In the Indonesian Archipelago there are three islands that are known to produce world class coffee. These single origin coffees are distinctively spicy, lightly acidic, with deep tones which produces a vivacious, earthy, and rich flavor. Asian coffee growing business was strongly correlated with the spice trade of India. Arabian traders from Yemen during the 1600’s introduced the coffee bean to Indonesia, and after that, the Dutch colonials started coffee plantations and included coffee business alongside their spice trade with Europe.
The Island of Java is where the Dutch first began production and trade in the mid 17th Century resulting in a universal name for coffee. The phrase “cup of java” is used for any coffee varietals. The other two coffee producing islands are Sumatra and Sulawesi, or Celebes which was the former name. Celebes Kalossi is an excellent quality gourmet coffee because of its elegance which is set apart from other Indonesian coffee.
Sumatra has two major growing regions: Mandheling and Lintong. Sumatran beans are very powerful and particularly the coffee beans that are originated from Mandheling, which are said by connoisseurs, to be the world’s most full bodied coffee. Like India, Indonesia is expected to produce a lighter colored bean with a spicy flavor. This, of course, is because of the same climatic conditions.
The topography and the climate conditions in the Asian pacific are a perfect picture of green volcanic mountains engulfed with rain and humid environment, which are ideal elements for growing fine coffee. These ideal elements of growing coffee will further enhance the quality of coffee when stored together with spices in a high humidity warehousing that produces cross contamination and providing spicy flavor with low acidity coffee.
These storage areas are designed to be covered from direct rain but side open to allow monsoon winds carrying moisture to mingle flavor of spice with coffee and give coffee the flavor which is famous for.

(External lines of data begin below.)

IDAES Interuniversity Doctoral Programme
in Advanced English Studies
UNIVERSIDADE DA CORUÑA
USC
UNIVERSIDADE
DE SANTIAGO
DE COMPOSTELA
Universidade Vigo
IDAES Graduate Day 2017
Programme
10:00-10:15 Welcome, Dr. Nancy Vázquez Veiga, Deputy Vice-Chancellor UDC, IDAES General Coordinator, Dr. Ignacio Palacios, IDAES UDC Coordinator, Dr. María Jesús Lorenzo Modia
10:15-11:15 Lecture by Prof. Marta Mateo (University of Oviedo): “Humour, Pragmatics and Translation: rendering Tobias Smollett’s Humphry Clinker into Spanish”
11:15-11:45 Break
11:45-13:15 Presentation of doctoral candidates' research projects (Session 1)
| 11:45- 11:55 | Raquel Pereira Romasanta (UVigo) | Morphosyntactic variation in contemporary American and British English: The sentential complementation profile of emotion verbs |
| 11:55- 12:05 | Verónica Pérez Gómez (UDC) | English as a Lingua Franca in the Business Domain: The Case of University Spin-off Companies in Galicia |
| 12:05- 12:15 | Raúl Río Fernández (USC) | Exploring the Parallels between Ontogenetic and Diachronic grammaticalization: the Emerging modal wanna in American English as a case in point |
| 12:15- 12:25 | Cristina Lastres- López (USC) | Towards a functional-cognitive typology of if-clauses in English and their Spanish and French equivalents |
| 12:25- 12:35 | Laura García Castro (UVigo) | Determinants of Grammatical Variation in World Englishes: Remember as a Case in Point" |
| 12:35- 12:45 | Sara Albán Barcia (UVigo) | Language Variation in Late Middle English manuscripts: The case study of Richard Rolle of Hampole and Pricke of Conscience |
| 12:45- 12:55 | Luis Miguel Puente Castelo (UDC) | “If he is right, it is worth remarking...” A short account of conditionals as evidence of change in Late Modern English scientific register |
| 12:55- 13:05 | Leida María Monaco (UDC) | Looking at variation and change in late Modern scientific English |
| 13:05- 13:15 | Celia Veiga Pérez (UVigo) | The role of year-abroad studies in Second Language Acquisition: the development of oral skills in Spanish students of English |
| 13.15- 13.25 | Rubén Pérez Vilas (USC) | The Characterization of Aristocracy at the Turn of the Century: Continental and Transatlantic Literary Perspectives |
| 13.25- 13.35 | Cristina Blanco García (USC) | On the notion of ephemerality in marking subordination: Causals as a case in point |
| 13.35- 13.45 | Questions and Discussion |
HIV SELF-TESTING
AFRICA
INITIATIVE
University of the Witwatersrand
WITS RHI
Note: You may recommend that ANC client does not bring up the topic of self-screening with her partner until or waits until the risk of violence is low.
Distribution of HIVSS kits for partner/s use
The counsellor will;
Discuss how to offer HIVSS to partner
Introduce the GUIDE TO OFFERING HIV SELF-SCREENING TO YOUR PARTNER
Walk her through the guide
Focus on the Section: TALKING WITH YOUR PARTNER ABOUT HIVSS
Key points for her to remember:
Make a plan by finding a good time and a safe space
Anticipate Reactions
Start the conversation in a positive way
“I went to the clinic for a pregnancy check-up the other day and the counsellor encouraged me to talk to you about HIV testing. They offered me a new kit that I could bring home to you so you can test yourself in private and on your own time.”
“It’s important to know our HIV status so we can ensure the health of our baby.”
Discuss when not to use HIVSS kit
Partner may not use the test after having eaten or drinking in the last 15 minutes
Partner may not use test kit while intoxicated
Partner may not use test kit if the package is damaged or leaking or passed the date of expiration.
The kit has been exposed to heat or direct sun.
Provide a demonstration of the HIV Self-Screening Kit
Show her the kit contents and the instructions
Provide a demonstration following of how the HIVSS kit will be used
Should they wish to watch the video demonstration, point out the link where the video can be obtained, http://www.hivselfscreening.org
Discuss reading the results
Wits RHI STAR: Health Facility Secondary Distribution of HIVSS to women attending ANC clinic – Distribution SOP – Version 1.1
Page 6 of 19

Until lately, the government of Indonesia used to store the coffee beans for aging process in open warehouses for more than a year. This storing method resulted in less sought after flavors in coffee. As a result, popularity for the unique, aged flavor dropped, although it is still produced. Aged coffee is labeled “Old Government”, “Old Brown”, or “Old Java”. Coffee loses acidity and gains body with age, depending on the manner in which it was stored. Most coffees are roasted light to medium for exceptional flavor. Certain coffees, however, tolerate more heat than others and some coffee beans excel in dark roast. These types of coffee are exhibited in the quality of Espresso and Dark Roast Category.